▶ **Job item A**
Reproduce the passage of the round-over forum thread starting with "# Can I use" and going on through "experience using roundovers.".
▶ **Job item B**
Write the next part of the forum thread about using a round-over bit on a subwoofer enclosure, picking up after its final sentence.

▶ **Quoted passage**
● ● ● ● ● ● ●

# Can I use a round-over on this?



## LowLyfe (Aug 1, 2011)

So I built a subwoofer enclosure for my Grand Cherokee and i'm trying to achieve the look in the design below. The enclosure was made with 3/4" MDF and If I were to use a 3/4" round over bit would it work out this way or would it break off around the sub baffle where it's only 1/4" wide? 
I'm new to routing and don't have any experience using roundovers.

Here's the said enclosure.









Here's the design I followed and what i'm hoping it to turn out like.


----------



## aaronc (Mar 8, 2013)

You can use a roundover, but let's clarify a few things. I don't see a roundover at all in the second picture, which you say you're attempting to emulate. If you do use a roundover, it will have to be on only the top most piece. As you suspect, you will likely break through the thin parts on the top and bottom, just like in the second picture. You say 3/4" roundover, but roundovers are generally specified by the radius. 3/4" would therefore normally mean 1.5" diameter. It looks like you're using 3/4" thick material. Did you want to round over the entire piece from the face down to the driver (woofer) mounting surface? If so, that won't work because your roundover bit bearing needs a surface underneath the roundover to ride upon. You can't roundover the entire height unless you have a scrap piece of the same shape underneath, and your mounting hole is blocking. So I think the most you could use here would be a 3/8" roundover.

● ● ● ● ● ● ●

▶ **Supplied material**
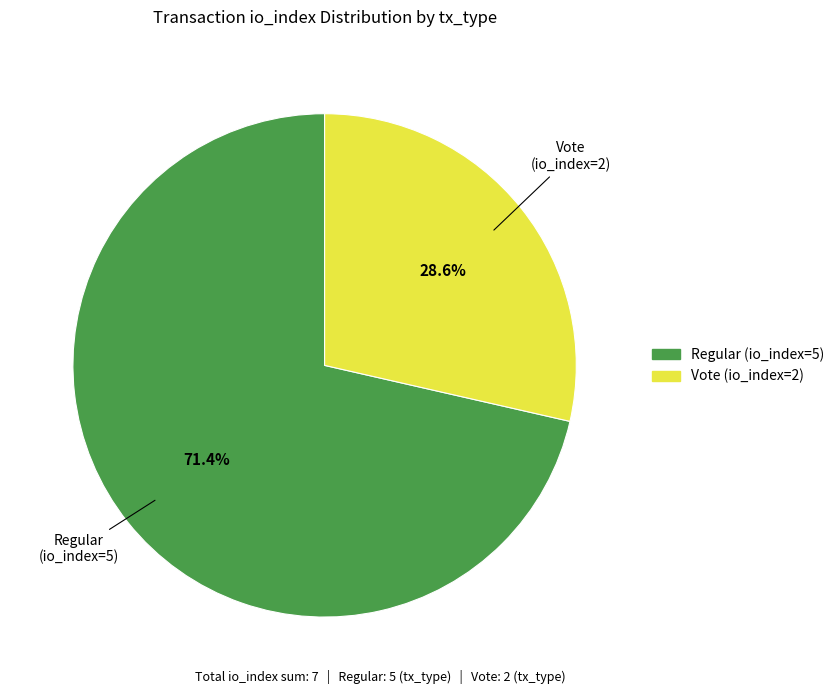

To the nearest percent, what percentage of the pie is Regular (io_index=5)?

71%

● ● ● ● ● ● ●

▶ **Exercise result A**
# Can I use a round-over on this?



## LowLyfe (Aug 1, 2011)

So I built a subwoofer enclosure for my Grand Cherokee and i'm trying to achieve the look in the design below. The enclosure was made with 3/4" MDF and If I were to use a 3/4" round over bit would it work out this way or would it break off around the sub baffle where it's only 1/4" wide? 
I'm new to routing and don't have any experience using roundovers.

▶ **Exercise result B**
Hope that helps, and nice looking box!


----------



## Cherryville Chuck (Sep 28, 2010)

Rob, I am not sure if you want to round out the inside of the holes or round over the outside edges. Either way, it doesn't look like there is enough material to do either one around the largest opening. I can also see either nail or screw holes around the edges and a large round over is going to get very close to them, maybe too close. If you just want to ease the edges of the box I would just sand them.

Welcome to the forum Aaron.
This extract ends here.